Em nota oficial, o Presidente da República manifestou pesar pela morte do escultor, sublinhando o legado de “excecional valor artístico, humano e patrimonial” deixado por Francisco Simões, cuja obra se distinguiu pela conjugação harmoniosa entre tradição e modernidade. O chefe de Estado destacou ainda o contributo do artista para a projeção da arte portuguesa em diversos países e a sua defesa constante do acesso democrático à cultura como direito universal.
Radicado na Madeira desde 1973, Francisco Simões foi professor na Escola Secundária da Ribeira Brava e integrou a comissão diretiva do Museu da Quinta das Cruzes. Concluiu o curso de Escultura em 1974, na então Academia de Música e Belas Artes da Madeira, tendo abandonado a região pouco tempo depois, na sequência do contexto político e social vivido após o 25 de Abril de 1974.

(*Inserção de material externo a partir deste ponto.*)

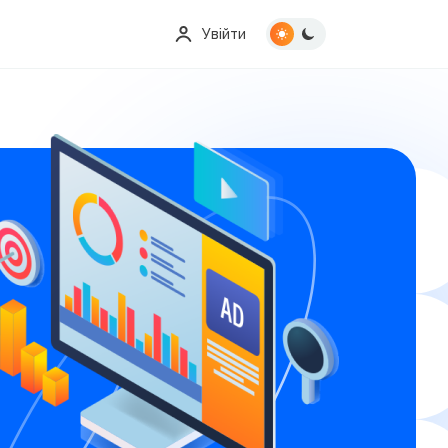
Увійти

Ao longo da sua carreira, realizou várias obras para o espaço público, em Portugal e no estrangeiro. Entre as mais recentes destaca-se a escultura “A Professora”, instalada no Funchal, em homenagem a professores e educadores.
Em reconhecimento do seu percurso artístico, a Câmara Municipal de Oeiras decidiu atribuir o nome de Francisco Simões a um arruamento do concelho.